## What to do
Which rows below contain the word "pose"? Pick out each of those rows and copy it, treating uppercase and lowercase as different.

## Data supplied

= = = = = = =

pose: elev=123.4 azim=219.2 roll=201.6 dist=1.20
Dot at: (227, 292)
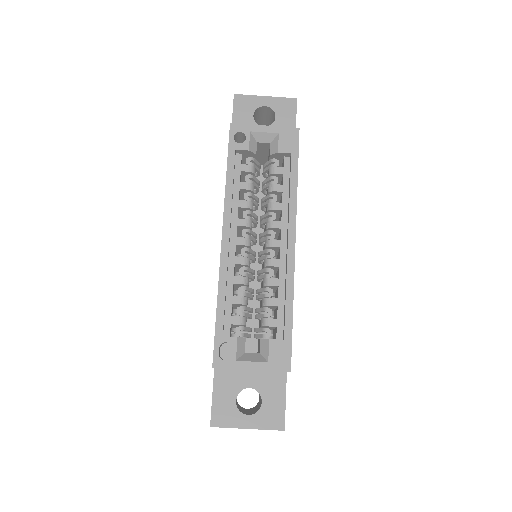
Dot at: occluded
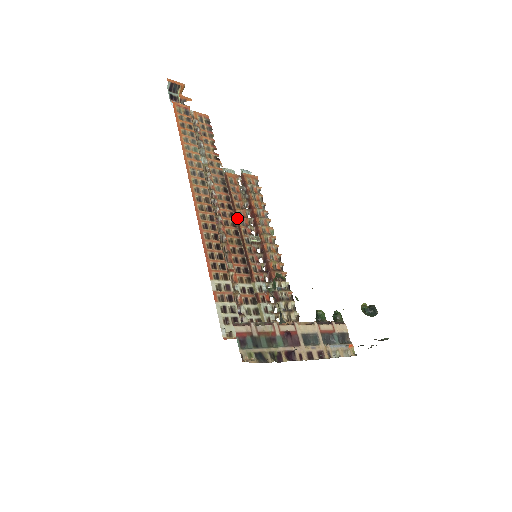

= = = = = = =

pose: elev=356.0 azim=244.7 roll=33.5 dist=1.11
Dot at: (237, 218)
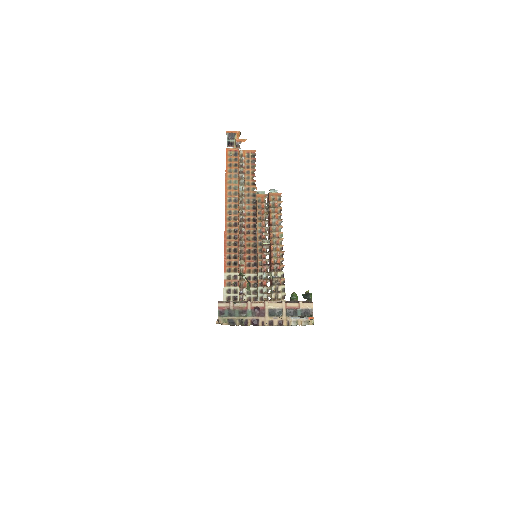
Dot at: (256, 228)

= = = = = = =

## Exercise output
pose: elev=123.4 azim=219.2 roll=201.6 dist=1.20
pose: elev=356.0 azim=244.7 roll=33.5 dist=1.11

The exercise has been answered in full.